Let $X_n$ be independent Poisson random variables with $\mathbb{E}[X_n] = \lambda_n$. Define $S_n = X_1 + \dots + X_n$. Show that if $\sum \lambda_n = +\infty$, then $\frac{S_n}{\mathbb{E}[S_n]} \longrightarrow 1$ a.s.
How to prove this?
My attempt is to show, first, that $\frac{S_n}{\mathbb{E}[S_n]} \longrightarrow 1$ in probability and then show that $\frac{S_n}{\mathbb{E}[S_n]} \longrightarrow 1$ a.s.

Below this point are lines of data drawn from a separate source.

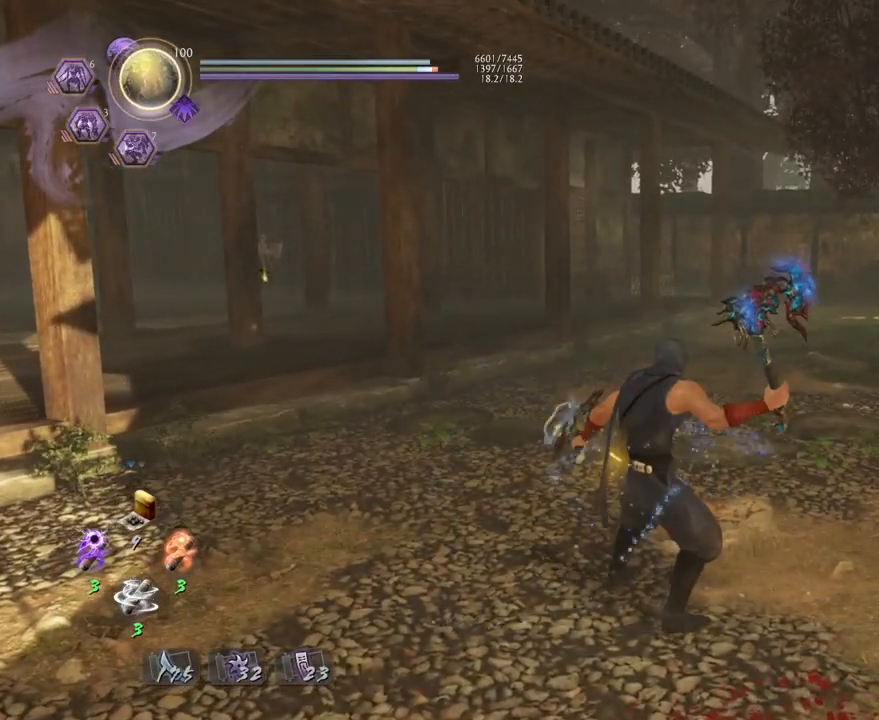
{"buttons": ["R1"], "left_stick": "center", "right_stick": "center", "events": [[433, "R1", "down"]]}
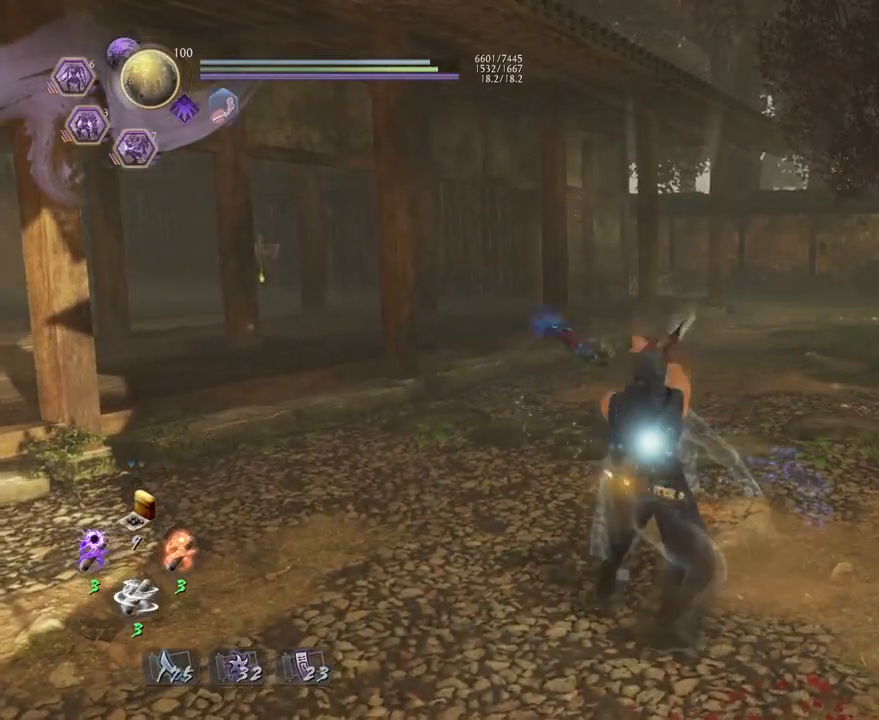
{"buttons": ["L1"], "left_stick": "center", "right_stick": "center", "events": [[83, "R1", "up"], [483, "L1", "down"]]}
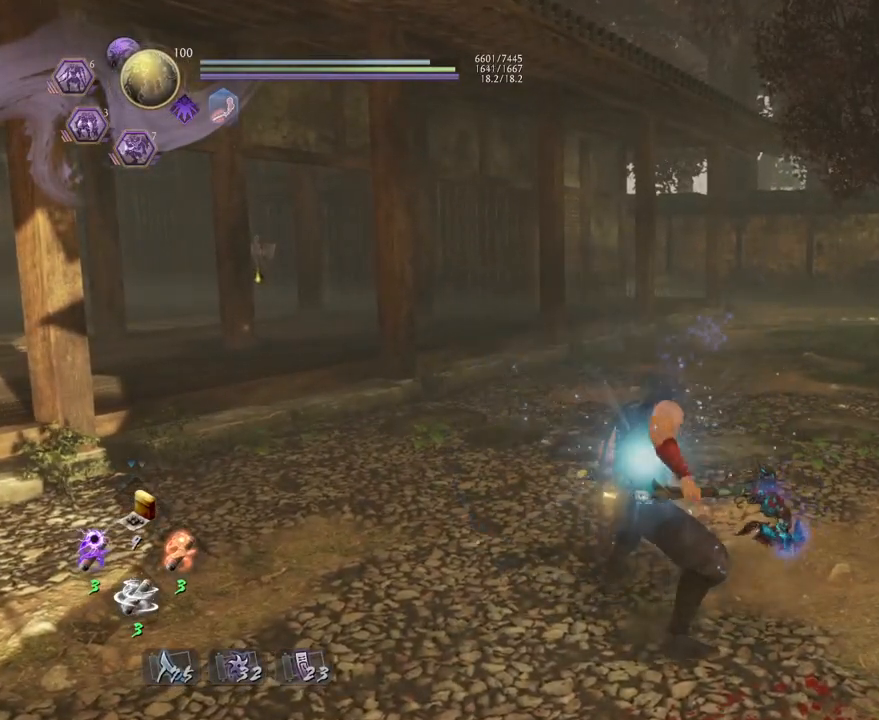
{"buttons": [], "left_stick": "center", "right_stick": "center", "events": [[117, "SQUARE", "down"], [250, "SQUARE", "up"], [383, "L1", "up"]]}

Here is a solution that uses SLLN and the additive property of the Poisson distribution.
Let $(N_t)_{t \geq 0}$ be a Poisson process of unit rate. Then by the SLLN, together with the inequality
$$ \frac{N_{[t]}}{[t]+1} \leq \frac{N_t}{t} \leq \frac{N_{[t]+1}}{[t]}, $$
it is easy to check that $N_t / t \to 1$ as $t \to \infty$ a.s. Now let $T_k = \lambda_1 + \cdots + \lambda_k$. Then $T_k \to \infty$ and hence $ N_{T_k} / T_k \to 1$.
Finally, notice that the distribution of the process $(S_n : n \geq 1)$ is identical to the distribution of the process $(N_{T_k} : k \geq 1)$. Therefore $S_n / \Bbb{E}S_n \to 1$ as $n \to \infty$ a.s.